Une nouvelle recherche a révélé que des biomarqueurs habituellement associés à la maladie d’Alzheimer, p-tau 181 et p-tau-217, sont également présents dans le sang de patients atteints de sclérose latérale amyotrophique. Cette découverte pourrait transformer les approches diagnostiques pour ces maladies neurodégénératives, offrant des perspectives prometteuses pour un diagnostic précoce.
Une nouvelle étude internationale, impliquant des chercheurs de renommée, a mis en évidence que des biomarqueurs considérés comme spécifiques à la maladie d’Alzheimer apparaissent également dans le sang des patients atteints de sclérose latérale amyotrophique (SLA). Cette découvertes, publiée dans la revue Nature Communications, implique des chercheurs italiens de l’IRCCS Istituto Auxologico Italiano et du Centre Dino Ferrari de l’Université des Études de Milan.
Les biomarqueurs, à savoir p-tau 181 et p-tau-217, classiquement liés à la maladie d’Alzheimer, sont apparus « inopinément » augmentés, expliquent les auteurs, également dans le cas de la SLA, une maladie neurodégénérative rare entraînant la perte progressive des neurones moteurs, qui transmettent aux muscles les signaux de mouvement.
Comment la découverte a eu lieu
Depuis un certain temps, des niveaux élevés de p-tau 181 et p-tau 217 dans le liquide céphalorachidien sont utilisés comme critères pour un diagnostic précoce de la maladie d’Alzheimer. Néanmoins, leur mesure nécessite une ponction lombaire. Des études ultérieures ont cependant révélé que ces biomarqueurs peuvent également être détectés dans le sang, rendant ainsi le test moins invasif et simplifiant un diagnostic précoce de la maladie dans la population générale.
En étudiant comment améliorer le diagnostic de la maladie d’Alzheimer et d’autres maladies neurodégénératives, l’équipe de recherche dirigée par le professeur Markus Otto, directeur de la clinique universitaire et de la clinique ambulatoire pour la neurologie à la Martin-Luther-University Halle-Wittenberg, a remarqué que les niveaux de p-tau 181 étaient également élevés dans le sang des patients atteints de SLA, alors qu’ils n’étaient pas détectables dans leur liquide céphalorachidien.
Qu’est-ce que cela indique pour le développement du diagnostic
Suite à cette observation, l’étude récemment publiée a examiné 111 patients atteints d’Alzheimer et 152 patients avec SLA, les comparant à 122 personnes saines. Les résultats ont montré que les deux biomarqueurs, p-tau 181 et p-tau 217, étaient détectables non seulement dans le sang des patients atteints d’Alzheimer, mais aussi chez ceux souffrant de SLA.

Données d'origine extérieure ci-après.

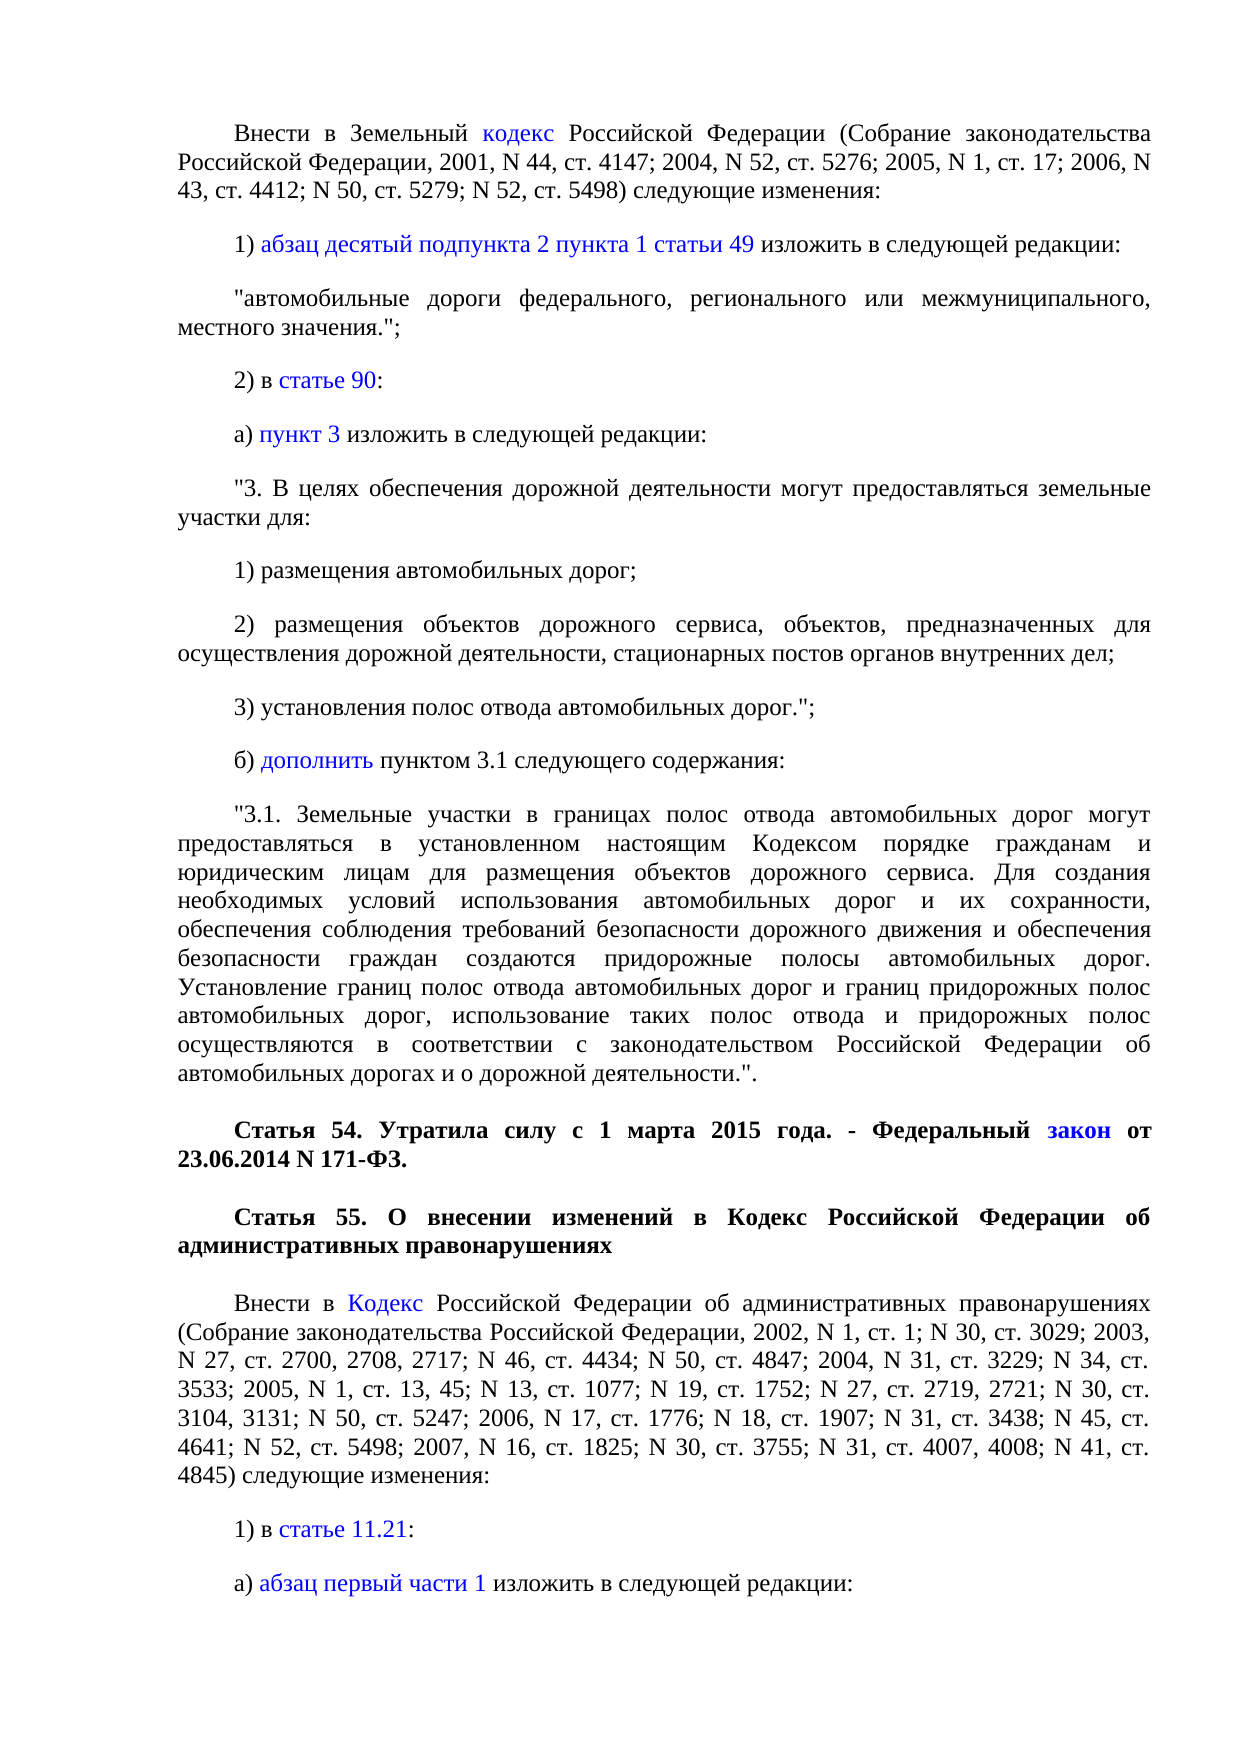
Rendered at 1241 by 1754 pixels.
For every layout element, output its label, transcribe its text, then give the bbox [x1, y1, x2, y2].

text 1) в статье 11.21: [177, 1514, 1152, 1543]
text "автомобильные дороги федерального, регионального или межмуниципального, местного значения."; [177, 283, 1152, 341]
text а) абзац первый части 1 изложить в следующей редакции: [177, 1568, 1152, 1597]
text "3. В целях обеспечения дорожной деятельности могут предоставляться земельные участки для: [177, 473, 1152, 531]
text 1) размещения автомобильных дорог; [177, 556, 1152, 584]
title Статья 54. Утратила силу с 1 марта 2015 года. - Федеральный закон от 23.06.2014 N 171-ФЗ. [177, 1116, 1152, 1173]
text а) пункт 3 изложить в следующей редакции: [177, 419, 1152, 448]
text 2) в статье 90: [177, 366, 1152, 394]
text 3) установления полос отвода автомобильных дорог."; [177, 692, 1152, 721]
title Статья 55. О внесении изменений в Кодекс Российской Федерации об административных правонарушениях [177, 1202, 1152, 1259]
text Внести в Кодекс Российской Федерации об административных правонарушениях (Собрание законодательства Российской Федерации, 2002, N 1, ст. 1; N 30, ст. 3029; 2003, N 27, ст. 2700, 2708, 2717; N 46, ст. 4434; N 50, ст. 4847; 2004, N 31, ст. 3229; N 34, ст. 3533; 2005, N 1, ст. 13, 45; N 13, ст. 1077; N 19, ст. 1752; N 27, ст. 2719, 2721; N 30, ст. 3104, 3131; N 50, ст. 5247; 2006, N 17, ст. 1776; N 18, ст. 1907; N 31, ст. 3438; N 45, ст. 4641; N 52, ст. 5498; 2007, N 16, ст. 1825; N 30, ст. 3755; N 31, ст. 4007, 4008; N 41, ст. 4845) следующие изменения: [177, 1288, 1152, 1489]
text Внести в Земельный кодекс Российской Федерации (Собрание законодательства Российской Федерации, 2001, N 44, ст. 4147; 2004, N 52, ст. 5276; 2005, N 1, ст. 17; 2006, N 43, ст. 4412; N 50, ст. 5279; N 52, ст. 5498) следующие изменения: [177, 118, 1152, 204]
text 2) размещения объектов дорожного сервиса, объектов, предназначенных для осуществления дорожной деятельности, стационарных постов органов внутренних дел; [177, 609, 1152, 667]
text 1) абзац десятый подпункта 2 пункта 1 статьи 49 изложить в следующей редакции: [177, 229, 1152, 258]
text "3.1. Земельные участки в границах полос отвода автомобильных дорог могут предоставляться в установленном настоящим Кодексом порядке гражданам и юридическим лицам для размещения объектов дорожного сервиса. Для создания необходимых условий использования автомобильных дорог и их сохранности, обеспечения соблюдения требований безопасности дорожного движения и обеспечения безопасности граждан создаются придорожные полосы автомобильных дорог. Установление границ полос отвода автомобильных дорог и границ придорожных полос автомобильных дорог, использование таких полос отвода и придорожных полос осуществляются в соответствии с законодательством Российской Федерации об автомобильных дорогах и о дорожной деятельности.". [177, 799, 1152, 1087]
text б) дополнить пунктом 3.1 следующего содержания: [177, 746, 1152, 774]
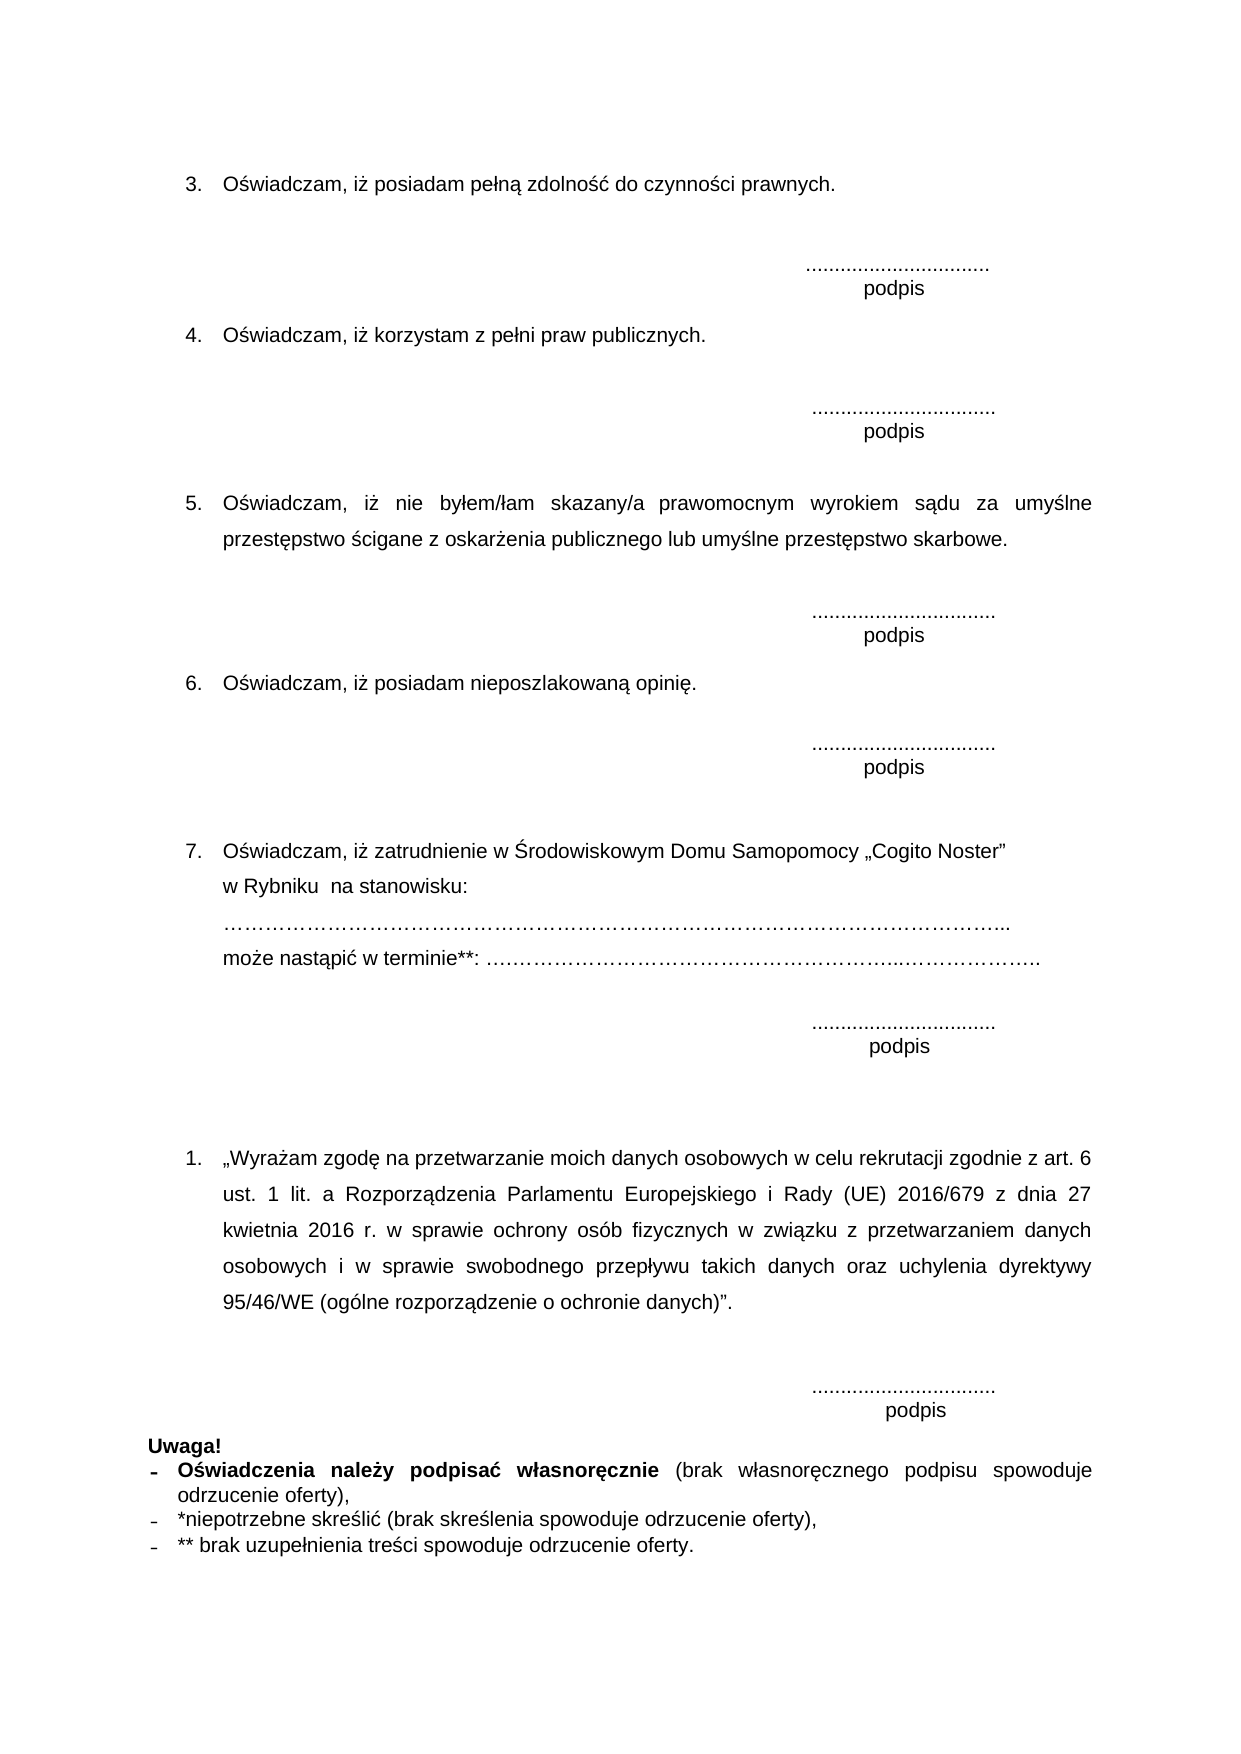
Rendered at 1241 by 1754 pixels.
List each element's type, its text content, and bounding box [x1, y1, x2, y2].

list ** brak uzupełnienia treści spowoduje odrzucenie oferty. [148, 1533, 1093, 1559]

Aussi cette découverte, « à première vue », semble être un revers pour l’évaluation diagnostique de l’Alzheimer, pourrait en fait aider à mieux comprendre et peut-être à améliorer le traitement de la SLA et d’autres troubles musculaires. Les biomarqueurs p-tau 181 et p-tau 217 pourraient s’avérer utiles pour le diagnostic précoce de la SLA ou pour suivre la progression de la maladie et l’efficacité de nouveaux médicaments, tout en nécessitant le développement de tests diagnostiques plus spécifiques pour Alzheimer.
Le point le plus surprenant de l’étude, explique le professeur Vincenzo Silani, neurologue participant à la recherche, réside dans l’identification de l’origine des deux biomarqueurs, potentiellement produits par le muscle squelettique des patients atteints de SLA. Cette découverte place donc le muscle au centre d’un grand intérêt de recherche tant pour la SLA que pour l’Alzheimer.
Connaître les biomarqueurs d’une maladie est essentiel pour le développement du diagnostic et la recherche de nouvelles thérapies, surtout pour des affections rares et sans traitement, telles que la SLA et d’autres maladies des neurones moteurs.